Assignment: Among the entries, which lines carry the string "lists"? Copy every one.

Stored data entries
* * *

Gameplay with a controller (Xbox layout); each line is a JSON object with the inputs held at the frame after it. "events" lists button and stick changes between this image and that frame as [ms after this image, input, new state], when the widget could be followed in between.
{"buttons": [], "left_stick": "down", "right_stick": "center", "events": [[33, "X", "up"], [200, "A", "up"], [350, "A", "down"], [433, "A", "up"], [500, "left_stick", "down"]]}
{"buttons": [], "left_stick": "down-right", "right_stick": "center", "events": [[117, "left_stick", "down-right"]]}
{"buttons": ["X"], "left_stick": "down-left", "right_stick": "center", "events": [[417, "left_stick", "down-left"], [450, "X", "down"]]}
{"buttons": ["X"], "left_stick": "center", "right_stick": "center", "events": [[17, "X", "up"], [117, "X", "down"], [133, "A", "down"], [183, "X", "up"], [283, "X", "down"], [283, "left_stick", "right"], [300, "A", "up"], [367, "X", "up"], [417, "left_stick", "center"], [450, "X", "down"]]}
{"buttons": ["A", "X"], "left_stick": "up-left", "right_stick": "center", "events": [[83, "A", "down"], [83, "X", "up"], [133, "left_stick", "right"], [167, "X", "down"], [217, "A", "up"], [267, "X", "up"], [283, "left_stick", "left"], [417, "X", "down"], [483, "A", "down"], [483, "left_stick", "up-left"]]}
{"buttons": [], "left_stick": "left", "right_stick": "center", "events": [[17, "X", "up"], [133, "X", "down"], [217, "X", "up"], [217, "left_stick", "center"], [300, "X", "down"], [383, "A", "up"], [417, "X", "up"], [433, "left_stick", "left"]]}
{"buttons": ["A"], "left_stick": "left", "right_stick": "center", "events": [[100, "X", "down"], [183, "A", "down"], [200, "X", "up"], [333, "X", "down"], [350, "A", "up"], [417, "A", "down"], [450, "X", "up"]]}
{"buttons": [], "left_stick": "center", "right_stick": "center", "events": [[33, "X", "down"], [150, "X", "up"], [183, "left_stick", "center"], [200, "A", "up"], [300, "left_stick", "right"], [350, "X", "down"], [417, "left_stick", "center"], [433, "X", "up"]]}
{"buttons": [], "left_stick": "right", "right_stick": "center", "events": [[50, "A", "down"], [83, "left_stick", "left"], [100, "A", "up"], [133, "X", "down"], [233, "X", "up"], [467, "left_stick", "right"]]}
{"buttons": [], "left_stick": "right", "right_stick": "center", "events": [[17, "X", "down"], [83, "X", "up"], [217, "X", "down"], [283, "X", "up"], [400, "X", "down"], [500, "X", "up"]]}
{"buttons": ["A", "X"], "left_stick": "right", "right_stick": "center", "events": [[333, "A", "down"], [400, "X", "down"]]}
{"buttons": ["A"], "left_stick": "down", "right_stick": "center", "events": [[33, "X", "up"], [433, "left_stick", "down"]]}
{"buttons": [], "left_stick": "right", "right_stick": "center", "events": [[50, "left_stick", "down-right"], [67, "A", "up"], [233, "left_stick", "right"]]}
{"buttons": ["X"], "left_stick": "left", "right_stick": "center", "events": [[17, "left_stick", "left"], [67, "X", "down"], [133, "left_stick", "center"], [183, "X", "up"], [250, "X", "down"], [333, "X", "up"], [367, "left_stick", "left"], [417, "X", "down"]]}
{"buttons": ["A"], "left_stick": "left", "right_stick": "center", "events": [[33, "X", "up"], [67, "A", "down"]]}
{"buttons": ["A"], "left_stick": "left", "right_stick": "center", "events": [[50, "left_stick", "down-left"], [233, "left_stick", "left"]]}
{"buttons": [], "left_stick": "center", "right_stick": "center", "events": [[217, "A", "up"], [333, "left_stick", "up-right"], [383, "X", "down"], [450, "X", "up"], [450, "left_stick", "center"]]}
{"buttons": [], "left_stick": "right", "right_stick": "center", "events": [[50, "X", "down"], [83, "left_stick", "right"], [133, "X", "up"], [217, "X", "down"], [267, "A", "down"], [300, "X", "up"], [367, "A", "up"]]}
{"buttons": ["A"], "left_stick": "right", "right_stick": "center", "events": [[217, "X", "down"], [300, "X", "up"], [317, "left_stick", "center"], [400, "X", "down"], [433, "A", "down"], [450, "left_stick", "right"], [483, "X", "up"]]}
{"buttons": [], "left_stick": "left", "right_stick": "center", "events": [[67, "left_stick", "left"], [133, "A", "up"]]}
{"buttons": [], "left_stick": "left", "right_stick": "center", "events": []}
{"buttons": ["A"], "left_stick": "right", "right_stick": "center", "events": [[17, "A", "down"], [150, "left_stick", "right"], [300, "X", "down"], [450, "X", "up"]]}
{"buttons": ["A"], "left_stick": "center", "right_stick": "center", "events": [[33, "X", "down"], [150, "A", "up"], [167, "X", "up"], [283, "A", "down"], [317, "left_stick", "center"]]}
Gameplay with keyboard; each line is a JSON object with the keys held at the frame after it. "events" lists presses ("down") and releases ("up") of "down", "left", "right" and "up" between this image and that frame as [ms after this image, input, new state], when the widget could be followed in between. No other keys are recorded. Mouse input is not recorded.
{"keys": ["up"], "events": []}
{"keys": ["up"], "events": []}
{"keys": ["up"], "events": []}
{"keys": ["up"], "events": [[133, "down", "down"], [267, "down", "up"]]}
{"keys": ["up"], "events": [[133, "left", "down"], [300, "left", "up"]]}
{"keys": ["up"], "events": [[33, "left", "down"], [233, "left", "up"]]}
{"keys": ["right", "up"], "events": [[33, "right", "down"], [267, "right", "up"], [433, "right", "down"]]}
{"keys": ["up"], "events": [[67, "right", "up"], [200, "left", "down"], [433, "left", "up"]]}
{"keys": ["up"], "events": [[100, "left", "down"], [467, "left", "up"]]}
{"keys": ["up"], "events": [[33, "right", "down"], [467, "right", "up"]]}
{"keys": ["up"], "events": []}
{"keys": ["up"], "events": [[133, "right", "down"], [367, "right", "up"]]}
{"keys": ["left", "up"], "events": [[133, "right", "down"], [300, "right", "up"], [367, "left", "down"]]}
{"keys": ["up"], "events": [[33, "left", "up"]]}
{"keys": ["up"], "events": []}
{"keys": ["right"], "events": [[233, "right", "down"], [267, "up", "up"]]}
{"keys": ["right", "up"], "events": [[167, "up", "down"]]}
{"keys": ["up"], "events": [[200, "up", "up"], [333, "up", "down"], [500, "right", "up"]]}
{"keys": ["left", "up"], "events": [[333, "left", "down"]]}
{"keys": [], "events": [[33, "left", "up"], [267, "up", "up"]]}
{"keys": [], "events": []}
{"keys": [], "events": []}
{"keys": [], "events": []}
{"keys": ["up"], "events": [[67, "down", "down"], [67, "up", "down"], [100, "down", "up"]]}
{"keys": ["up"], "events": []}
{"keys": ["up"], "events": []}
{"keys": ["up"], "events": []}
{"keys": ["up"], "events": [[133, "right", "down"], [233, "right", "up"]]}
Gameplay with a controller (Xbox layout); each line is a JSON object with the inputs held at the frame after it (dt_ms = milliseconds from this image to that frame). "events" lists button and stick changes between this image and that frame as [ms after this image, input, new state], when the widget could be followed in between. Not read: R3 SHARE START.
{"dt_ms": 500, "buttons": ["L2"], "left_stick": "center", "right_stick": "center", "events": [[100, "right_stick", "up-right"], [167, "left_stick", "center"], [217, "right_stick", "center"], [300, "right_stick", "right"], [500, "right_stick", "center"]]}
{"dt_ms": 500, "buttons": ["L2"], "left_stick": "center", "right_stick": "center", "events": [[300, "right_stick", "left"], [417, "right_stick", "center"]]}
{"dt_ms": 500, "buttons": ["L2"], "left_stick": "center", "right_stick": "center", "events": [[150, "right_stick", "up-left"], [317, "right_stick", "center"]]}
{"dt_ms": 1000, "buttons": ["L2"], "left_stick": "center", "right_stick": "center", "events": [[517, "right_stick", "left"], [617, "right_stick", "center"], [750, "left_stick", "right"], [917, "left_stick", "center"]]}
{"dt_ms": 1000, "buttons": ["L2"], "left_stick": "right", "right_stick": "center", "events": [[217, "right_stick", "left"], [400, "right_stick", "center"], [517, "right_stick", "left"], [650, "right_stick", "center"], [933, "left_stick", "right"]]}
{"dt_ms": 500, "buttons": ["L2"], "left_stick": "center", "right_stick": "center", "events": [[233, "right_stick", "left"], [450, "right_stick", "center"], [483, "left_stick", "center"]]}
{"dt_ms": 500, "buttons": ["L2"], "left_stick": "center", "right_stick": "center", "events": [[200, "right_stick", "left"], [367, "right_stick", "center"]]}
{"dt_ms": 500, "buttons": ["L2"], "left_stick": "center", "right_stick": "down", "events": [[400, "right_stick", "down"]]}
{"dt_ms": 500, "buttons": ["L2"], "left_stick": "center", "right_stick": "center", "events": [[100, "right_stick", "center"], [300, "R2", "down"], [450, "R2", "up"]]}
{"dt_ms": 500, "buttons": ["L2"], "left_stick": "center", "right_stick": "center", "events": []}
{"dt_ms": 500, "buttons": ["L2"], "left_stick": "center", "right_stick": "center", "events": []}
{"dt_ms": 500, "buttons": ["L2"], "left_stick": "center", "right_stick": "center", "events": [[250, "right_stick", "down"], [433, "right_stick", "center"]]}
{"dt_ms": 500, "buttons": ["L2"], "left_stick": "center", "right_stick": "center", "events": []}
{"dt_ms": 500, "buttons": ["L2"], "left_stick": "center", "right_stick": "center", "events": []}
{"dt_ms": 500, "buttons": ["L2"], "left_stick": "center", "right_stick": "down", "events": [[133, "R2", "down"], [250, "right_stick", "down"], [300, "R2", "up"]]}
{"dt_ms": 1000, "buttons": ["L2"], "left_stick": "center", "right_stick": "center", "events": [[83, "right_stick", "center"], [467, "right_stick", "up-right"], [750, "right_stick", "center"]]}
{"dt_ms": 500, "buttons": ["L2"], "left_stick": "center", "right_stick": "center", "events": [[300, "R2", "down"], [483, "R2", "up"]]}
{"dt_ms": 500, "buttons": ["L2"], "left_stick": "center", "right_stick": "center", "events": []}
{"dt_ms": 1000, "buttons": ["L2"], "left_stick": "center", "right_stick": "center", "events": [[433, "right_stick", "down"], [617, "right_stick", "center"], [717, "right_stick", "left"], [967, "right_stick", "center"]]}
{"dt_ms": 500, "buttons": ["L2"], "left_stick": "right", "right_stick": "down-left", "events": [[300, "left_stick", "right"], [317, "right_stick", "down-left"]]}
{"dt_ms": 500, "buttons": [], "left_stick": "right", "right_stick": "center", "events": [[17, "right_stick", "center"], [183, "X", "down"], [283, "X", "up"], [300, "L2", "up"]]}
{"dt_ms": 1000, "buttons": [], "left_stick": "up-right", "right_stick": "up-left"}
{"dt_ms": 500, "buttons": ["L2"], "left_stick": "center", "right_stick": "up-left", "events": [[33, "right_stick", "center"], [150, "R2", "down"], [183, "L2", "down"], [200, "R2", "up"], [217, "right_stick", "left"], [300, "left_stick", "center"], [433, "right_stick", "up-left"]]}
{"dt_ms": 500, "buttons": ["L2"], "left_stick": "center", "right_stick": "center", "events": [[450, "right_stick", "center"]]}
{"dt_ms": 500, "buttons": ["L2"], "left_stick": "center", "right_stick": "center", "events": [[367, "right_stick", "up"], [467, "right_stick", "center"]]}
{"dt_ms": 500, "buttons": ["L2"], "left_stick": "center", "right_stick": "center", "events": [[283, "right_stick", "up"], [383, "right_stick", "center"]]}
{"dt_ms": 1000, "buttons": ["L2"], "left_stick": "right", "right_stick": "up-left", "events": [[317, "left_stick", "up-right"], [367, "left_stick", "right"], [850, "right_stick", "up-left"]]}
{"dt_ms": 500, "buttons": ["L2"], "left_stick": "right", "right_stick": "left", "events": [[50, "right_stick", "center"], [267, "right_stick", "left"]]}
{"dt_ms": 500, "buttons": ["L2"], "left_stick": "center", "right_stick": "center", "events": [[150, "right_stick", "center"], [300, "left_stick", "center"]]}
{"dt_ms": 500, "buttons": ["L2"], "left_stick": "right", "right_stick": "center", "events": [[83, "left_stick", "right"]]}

* * *

Written response:
Gameplay with a controller (Xbox layout); each line is a JSON object with the inputs held at the frame after it. "events" lists button and stick changes between this image and that frame as [ms after this image, input, new state], when the widget could be followed in between.
Gameplay with keyboard; each line is a JSON object with the keys held at the frame after it. "events" lists presses ("down") and releases ("up") of "down", "left", "right" and "up" between this image and that frame as [ms after this image, input, new state], when the widget could be followed in between. No other keys are recorded. Mouse input is not recorded.
Gameplay with a controller (Xbox layout); each line is a JSON object with the inputs held at the frame after it (dt_ms = milliseconds from this image to that frame). "events" lists button and stick changes between this image and that frame as [ms after this image, input, new state], when the widget could be followed in between. Not read: R3 SHARE START.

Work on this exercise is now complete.